- Supplied passage -
::::

Liquefaction potential of sands at the Krško-Brežice field, Slovenia

Main Article Content

Jasna Smolar
Matej Maček
Ana Petkovšek

Abstract

The Krško-Brežice field is one of the most seismically active areas in Slovenia. The most damaging recorded earthquake with an intensity of VIII (EMS) occurred on 29th January 1917. It caused damage and claimed two lives. In the last 100 years, 9 earthquakes with intensity higher than VI (EMS) have been recorded.


At the investigated area, a top layer up to 5 m thick, consisting of recent deposit of very loose silts and sands (ML, SM, SP), covers the medium dense to dense Quaternary gravel, beneath which there are over-consolidated, uncemented Miocene silts and marls. The top layer could be prone to liquefaction, as reported for the close surroundings of Brežice, where the liquefaction phenomenon was observed during the Zagreb earthquake in 1880 and during the Kupa Valley earthquake in 1909.

::::

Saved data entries

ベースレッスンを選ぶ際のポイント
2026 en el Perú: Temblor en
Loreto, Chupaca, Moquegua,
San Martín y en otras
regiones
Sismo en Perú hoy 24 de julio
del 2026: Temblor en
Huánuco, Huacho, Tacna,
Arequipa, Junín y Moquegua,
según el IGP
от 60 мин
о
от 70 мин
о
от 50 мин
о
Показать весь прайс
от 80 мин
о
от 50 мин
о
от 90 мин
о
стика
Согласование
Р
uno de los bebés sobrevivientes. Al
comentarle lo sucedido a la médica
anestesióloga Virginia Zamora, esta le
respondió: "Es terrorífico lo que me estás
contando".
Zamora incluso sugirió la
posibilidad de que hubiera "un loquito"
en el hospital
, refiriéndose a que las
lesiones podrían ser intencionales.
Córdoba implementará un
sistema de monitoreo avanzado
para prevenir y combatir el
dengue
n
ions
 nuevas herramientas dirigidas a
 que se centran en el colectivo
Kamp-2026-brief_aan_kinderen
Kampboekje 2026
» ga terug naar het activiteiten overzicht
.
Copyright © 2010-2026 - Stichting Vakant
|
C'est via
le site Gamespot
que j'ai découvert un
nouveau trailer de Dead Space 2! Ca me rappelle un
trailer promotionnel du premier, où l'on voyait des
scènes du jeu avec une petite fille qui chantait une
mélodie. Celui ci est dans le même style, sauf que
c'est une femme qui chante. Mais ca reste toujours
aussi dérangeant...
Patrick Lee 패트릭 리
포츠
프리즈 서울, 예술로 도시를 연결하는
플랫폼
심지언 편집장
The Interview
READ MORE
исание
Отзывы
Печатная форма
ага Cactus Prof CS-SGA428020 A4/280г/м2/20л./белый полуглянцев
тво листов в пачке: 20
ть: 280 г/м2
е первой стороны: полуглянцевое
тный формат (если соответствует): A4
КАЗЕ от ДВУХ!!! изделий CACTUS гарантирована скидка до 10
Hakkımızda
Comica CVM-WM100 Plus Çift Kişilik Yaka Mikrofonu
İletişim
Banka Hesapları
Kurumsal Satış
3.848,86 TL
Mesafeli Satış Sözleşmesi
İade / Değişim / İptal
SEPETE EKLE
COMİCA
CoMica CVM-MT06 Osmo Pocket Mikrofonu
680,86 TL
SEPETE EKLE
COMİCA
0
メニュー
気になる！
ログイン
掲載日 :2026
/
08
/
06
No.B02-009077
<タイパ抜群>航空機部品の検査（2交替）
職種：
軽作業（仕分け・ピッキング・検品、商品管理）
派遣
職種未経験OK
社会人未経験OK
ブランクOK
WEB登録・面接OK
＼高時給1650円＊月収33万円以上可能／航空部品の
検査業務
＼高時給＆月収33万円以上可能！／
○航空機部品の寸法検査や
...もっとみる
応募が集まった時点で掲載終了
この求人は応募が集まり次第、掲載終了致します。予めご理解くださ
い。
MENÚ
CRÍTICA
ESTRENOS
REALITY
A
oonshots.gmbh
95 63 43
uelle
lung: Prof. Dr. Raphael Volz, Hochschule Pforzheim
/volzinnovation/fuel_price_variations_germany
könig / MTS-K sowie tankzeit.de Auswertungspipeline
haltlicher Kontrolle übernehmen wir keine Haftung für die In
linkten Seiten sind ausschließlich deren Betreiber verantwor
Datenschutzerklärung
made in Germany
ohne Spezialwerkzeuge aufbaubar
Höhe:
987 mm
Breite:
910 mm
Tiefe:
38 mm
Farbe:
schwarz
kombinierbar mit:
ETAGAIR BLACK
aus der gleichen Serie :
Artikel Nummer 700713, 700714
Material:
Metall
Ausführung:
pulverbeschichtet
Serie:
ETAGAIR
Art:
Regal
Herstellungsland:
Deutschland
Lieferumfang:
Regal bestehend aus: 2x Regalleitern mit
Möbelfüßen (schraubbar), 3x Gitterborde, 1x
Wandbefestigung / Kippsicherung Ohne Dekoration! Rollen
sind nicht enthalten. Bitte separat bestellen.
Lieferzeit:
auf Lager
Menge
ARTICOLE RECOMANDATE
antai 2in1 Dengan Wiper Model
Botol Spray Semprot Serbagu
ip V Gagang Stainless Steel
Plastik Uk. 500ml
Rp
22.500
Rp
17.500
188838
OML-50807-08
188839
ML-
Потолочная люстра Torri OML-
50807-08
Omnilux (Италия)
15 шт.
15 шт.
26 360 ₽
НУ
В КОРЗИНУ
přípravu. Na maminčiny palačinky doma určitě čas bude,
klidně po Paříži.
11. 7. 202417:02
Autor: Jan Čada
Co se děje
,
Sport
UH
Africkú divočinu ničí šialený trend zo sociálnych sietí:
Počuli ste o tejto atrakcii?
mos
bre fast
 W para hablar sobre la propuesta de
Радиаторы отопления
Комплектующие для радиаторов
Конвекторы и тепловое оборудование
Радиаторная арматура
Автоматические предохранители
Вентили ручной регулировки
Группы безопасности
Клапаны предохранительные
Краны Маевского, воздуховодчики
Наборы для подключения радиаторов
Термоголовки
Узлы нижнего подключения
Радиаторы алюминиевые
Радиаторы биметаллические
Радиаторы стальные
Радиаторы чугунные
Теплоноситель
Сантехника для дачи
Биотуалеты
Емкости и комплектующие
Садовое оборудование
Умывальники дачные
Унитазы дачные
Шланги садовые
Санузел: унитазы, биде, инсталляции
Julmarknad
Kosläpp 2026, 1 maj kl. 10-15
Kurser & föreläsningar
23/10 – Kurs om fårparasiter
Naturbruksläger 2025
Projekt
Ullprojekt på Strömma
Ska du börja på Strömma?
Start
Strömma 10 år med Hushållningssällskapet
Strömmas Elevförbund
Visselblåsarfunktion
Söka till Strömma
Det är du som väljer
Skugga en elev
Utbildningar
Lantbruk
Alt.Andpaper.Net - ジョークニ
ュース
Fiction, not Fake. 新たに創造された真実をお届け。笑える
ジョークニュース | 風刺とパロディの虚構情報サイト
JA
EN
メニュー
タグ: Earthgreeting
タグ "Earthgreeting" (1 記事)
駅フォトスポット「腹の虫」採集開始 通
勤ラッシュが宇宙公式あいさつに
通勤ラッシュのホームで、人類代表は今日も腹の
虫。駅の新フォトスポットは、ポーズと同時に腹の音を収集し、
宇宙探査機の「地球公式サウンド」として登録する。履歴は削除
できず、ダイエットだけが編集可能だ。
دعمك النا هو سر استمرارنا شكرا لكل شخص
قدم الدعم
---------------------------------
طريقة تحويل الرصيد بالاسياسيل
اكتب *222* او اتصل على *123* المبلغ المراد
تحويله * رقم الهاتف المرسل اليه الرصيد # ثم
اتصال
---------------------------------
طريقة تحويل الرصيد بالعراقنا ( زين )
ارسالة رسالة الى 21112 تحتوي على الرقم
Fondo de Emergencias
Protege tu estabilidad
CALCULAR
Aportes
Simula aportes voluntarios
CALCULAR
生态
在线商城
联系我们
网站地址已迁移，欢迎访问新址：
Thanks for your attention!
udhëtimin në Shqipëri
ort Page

::::

- Using the information -
(1) Reproduce the liquefaction abstract word for word from "Jasna Smolar" to "have been recorded.".
(2) According to the liquefaction abstract, on what date did the most damaging recorded earthquake in the Krško-Brežice field occur?
The data has no connection to the liquefaction abstract.

- Task-by-task answers -
(1)
Jasna Smolar
Matej Maček
Ana Petkovšek

Abstract

The Krško-Brežice field is one of the most seismically active areas in Slovenia. The most damaging recorded earthquake with an intensity of VIII (EMS) occurred on 29th January 1917. It caused damage and claimed two lives. In the last 100 years, 9 earthquakes with intensity higher than VI (EMS) have been recorded.

(2) 29th January 1917